### Task item
Copy each line of text in the data below, keeping every character the same, and leave the pictures out.

** Opening Exercise material block **

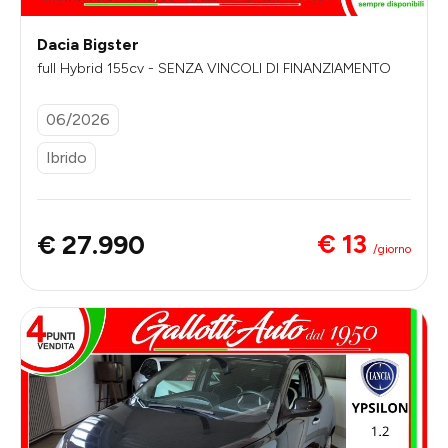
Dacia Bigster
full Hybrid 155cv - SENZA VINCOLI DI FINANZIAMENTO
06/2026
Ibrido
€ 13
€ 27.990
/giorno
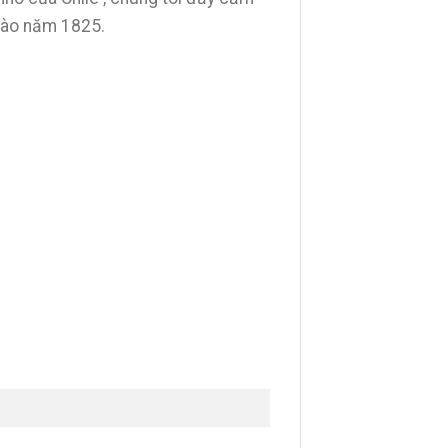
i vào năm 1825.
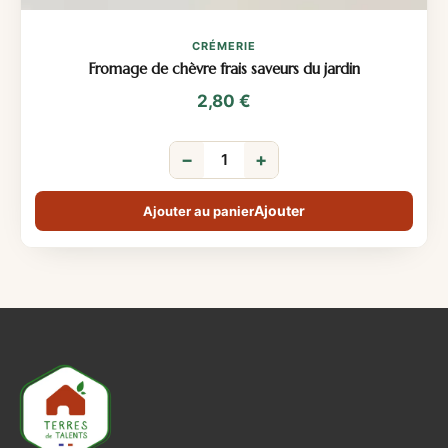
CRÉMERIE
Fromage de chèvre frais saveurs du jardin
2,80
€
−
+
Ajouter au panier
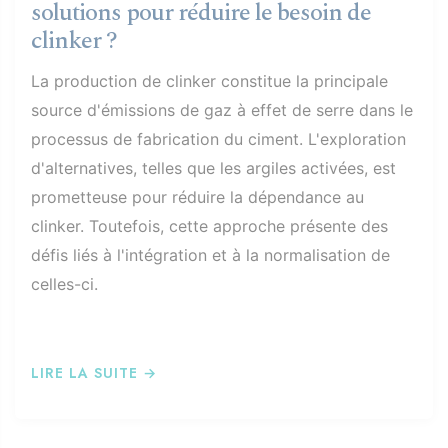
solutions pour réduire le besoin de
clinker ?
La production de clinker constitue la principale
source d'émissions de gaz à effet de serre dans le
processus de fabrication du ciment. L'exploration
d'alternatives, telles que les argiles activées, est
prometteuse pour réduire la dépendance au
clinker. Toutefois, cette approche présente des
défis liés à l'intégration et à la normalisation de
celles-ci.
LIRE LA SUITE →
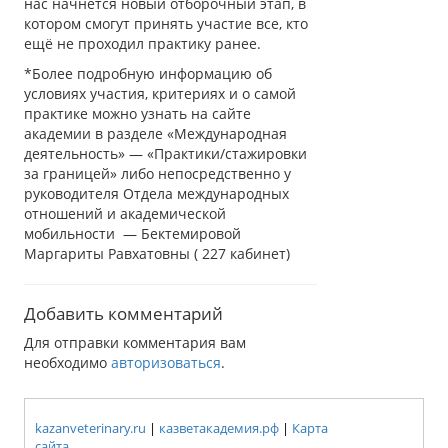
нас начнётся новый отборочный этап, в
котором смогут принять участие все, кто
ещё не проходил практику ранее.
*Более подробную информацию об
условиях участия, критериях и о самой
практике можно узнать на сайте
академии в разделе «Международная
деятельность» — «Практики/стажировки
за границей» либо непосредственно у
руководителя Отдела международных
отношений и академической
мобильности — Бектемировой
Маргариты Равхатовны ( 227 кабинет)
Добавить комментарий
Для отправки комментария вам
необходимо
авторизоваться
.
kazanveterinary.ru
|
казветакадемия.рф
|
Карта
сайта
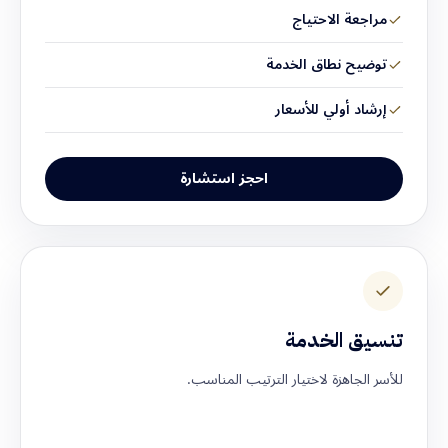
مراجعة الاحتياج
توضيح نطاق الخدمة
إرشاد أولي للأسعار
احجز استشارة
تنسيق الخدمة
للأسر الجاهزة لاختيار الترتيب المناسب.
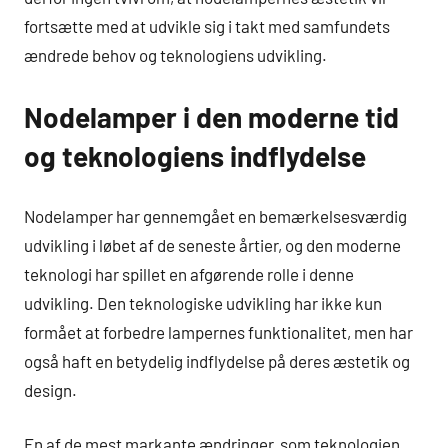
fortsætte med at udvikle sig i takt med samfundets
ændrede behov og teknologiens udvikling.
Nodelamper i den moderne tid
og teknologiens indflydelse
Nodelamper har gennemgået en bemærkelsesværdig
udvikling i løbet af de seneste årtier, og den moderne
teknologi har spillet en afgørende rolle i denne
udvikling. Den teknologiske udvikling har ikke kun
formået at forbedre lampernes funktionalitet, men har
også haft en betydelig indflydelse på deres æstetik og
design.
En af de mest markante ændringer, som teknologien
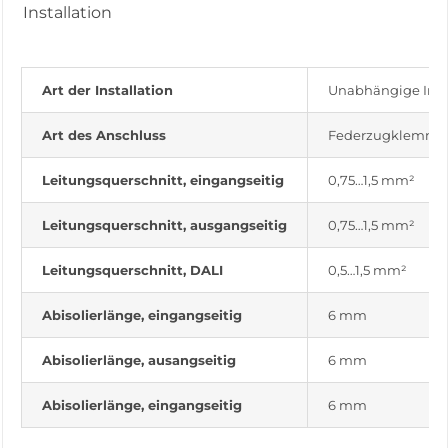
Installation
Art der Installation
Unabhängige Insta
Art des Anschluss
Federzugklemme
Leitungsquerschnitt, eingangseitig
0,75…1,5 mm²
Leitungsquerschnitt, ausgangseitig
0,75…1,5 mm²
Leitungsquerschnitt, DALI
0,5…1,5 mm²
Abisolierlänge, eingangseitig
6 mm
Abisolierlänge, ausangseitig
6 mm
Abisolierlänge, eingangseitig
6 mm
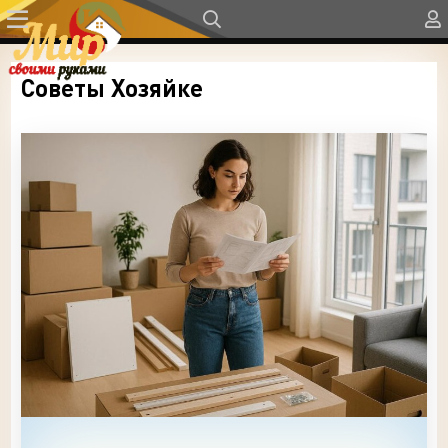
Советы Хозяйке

** Closing Exercise material block **

### The completed task
Dacia Bigster
full Hybrid 155cv - SENZA VINCOLI DI FINANZIAMENTO
06/2026
Ibrido
€ 13
€ 27.990
/giorno
i vào năm 1825.
CRÉMERIE
Fromage de chèvre frais saveurs du jardin
2,80
€
−
+
Ajouter au panier
solutions pour réduire le besoin de
clinker ?
La production de clinker constitue la principale
source d'émissions de gaz à effet de serre dans le
processus de fabrication du ciment. L'exploration
d'alternatives, telles que les argiles activées, est
prometteuse pour réduire la dépendance au
clinker. Toutefois, cette approche présente des
défis liés à l'intégration et à la normalisation de
celles-ci.
LIRE LA SUITE →
нас начнётся новый отборочный этап, в
котором смогут принять участие все, кто
ещё не проходил практику ранее.
*Более подробную информацию об
условиях участия, критериях и о самой
практике можно узнать на сайте
академии в разделе «Международная
деятельность» — «Практики/стажировки
за границей» либо непосредственно у
руководителя Отдела международных
отношений и академической
мобильности — Бектемировой
Маргариты Равхатовны ( 227 кабинет)
Добавить комментарий
Для отправки комментария вам
необходимо
авторизоваться
.
kazanveterinary.ru
|
казветакадемия.рф
|
Карта
сайта
مراجعة الاحتياج
توضيح نطاق الخدمة
إرشاد أولي للأسعار
احجز استشارة
تنسيق الخدمة
للأسر الجاهزة لاختيار الترتيب المناسب.
fortsætte med at udvikle sig i takt med samfundets
ændrede behov og teknologiens udvikling.
Nodelamper i den moderne tid
og teknologiens indflydelse
Nodelamper har gennemgået en bemærkelsesværdig
udvikling i løbet af de seneste årtier, og den moderne
teknologi har spillet en afgørende rolle i denne
udvikling. Den teknologiske udvikling har ikke kun
formået at forbedre lampernes funktionalitet, men har
også haft en betydelig indflydelse på deres æstetik og
design.
En af de mest markante ændringer, som teknologien
Installation
Art der Installation
Unabhängige Insta
Art des Anschluss
Federzugklemme
Leitungsquerschnitt, eingangseitig
0,75…1,5 mm²
Leitungsquerschnitt, ausgangseitig
0,75…1,5 mm²
Leitungsquerschnitt, DALI
0,5…1,5 mm²
Abisolierlänge, eingangseitig
6 mm
Abisolierlänge, ausangseitig
6 mm
Abisolierlänge, eingangseitig
6 mm
Советы Хозяйке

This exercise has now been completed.